● **WHAT YOU SHOULD DO**:
Only lines with the word "mais" are needed; collect each of them from the listing below.

● **TASK INPUT**:
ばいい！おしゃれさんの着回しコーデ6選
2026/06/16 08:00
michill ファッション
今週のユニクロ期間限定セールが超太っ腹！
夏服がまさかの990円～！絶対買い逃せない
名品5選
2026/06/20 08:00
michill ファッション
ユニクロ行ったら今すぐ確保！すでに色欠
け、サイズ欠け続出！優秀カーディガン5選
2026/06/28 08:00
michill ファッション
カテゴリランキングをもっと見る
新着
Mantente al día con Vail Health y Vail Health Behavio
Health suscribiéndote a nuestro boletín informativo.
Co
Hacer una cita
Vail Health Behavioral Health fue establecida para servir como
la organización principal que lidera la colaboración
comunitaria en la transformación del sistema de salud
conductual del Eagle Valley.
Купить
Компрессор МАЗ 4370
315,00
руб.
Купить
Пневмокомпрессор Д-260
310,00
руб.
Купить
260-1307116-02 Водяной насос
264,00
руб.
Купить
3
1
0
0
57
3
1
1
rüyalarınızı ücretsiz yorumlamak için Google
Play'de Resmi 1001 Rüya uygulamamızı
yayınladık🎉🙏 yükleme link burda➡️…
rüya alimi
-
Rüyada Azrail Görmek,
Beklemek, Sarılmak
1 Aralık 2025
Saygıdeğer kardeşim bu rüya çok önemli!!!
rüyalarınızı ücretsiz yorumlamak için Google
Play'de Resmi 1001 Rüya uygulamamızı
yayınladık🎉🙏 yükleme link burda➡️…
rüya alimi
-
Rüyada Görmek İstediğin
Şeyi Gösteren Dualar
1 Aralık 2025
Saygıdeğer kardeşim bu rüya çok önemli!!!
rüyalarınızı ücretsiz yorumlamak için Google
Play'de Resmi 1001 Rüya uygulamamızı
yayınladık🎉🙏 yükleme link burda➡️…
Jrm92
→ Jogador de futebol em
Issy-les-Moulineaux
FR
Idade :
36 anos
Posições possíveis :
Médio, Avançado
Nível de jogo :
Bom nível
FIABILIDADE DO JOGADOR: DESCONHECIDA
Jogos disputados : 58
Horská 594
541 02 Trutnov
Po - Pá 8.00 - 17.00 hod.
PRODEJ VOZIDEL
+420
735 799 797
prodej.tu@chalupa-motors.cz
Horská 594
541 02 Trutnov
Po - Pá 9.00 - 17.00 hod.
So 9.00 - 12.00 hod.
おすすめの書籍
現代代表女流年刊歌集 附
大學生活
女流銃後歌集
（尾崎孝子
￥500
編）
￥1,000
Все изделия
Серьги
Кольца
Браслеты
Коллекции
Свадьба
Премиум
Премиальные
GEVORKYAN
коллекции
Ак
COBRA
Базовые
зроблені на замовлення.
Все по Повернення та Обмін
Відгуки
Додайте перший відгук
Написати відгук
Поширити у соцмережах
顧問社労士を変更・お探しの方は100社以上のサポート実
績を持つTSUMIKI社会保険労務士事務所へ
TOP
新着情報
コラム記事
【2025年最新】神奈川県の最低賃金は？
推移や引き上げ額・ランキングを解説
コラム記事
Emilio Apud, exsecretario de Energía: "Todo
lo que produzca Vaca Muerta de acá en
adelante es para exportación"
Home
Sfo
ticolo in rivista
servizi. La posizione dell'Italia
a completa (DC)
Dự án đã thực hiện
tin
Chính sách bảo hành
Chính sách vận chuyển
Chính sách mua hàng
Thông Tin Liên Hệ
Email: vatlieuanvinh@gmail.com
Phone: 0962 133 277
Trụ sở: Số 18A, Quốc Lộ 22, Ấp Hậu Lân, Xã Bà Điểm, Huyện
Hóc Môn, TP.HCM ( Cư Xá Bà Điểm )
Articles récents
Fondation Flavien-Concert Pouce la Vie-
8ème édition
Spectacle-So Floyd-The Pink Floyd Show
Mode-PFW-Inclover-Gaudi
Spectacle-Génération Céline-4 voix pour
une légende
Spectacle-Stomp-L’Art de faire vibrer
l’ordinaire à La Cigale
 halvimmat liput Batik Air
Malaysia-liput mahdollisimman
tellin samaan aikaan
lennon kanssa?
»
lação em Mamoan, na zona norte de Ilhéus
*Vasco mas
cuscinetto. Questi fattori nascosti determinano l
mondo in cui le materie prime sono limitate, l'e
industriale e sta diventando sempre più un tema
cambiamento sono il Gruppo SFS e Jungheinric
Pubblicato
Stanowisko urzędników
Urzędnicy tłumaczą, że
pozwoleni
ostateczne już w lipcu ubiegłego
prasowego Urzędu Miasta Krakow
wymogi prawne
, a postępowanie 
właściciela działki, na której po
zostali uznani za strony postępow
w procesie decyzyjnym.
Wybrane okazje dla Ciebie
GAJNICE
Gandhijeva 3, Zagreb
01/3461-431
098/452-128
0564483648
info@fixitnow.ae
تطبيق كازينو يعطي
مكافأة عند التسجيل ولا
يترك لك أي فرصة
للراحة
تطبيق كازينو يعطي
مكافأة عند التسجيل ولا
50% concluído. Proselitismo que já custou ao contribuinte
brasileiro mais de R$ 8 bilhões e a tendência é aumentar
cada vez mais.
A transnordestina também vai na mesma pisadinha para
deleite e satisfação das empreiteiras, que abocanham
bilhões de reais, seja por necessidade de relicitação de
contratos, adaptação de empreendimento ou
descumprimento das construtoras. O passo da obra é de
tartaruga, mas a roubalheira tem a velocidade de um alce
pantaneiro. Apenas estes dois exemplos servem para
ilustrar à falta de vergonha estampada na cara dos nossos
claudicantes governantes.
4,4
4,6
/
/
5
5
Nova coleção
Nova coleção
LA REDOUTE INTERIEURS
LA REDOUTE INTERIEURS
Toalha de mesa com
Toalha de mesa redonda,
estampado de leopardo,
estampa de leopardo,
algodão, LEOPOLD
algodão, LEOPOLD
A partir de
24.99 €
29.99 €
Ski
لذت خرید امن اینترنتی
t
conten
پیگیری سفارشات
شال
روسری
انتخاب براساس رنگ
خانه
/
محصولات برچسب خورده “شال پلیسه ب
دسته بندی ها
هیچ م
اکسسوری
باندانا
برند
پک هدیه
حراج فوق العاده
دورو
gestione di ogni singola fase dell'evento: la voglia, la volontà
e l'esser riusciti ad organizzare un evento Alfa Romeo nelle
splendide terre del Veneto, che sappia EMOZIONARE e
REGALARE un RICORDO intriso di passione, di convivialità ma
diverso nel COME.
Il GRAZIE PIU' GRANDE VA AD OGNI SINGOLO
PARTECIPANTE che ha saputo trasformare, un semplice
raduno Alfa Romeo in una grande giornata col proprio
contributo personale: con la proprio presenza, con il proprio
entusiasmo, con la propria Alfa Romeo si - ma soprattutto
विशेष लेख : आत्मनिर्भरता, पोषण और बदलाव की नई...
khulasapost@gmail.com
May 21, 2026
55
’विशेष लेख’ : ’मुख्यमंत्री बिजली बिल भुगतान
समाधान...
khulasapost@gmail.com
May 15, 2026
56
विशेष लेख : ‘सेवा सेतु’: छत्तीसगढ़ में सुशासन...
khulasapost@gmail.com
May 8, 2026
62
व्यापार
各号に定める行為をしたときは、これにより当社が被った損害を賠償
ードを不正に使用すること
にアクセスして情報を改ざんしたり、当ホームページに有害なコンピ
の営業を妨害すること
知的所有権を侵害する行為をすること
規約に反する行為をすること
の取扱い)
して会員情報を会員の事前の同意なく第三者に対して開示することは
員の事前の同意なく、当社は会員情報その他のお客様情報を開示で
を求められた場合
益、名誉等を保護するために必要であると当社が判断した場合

● **REPLY TO THE EXERCISE**:
brasileiro mais de R$ 8 bilhões e a tendência é aumentar
cada vez mais.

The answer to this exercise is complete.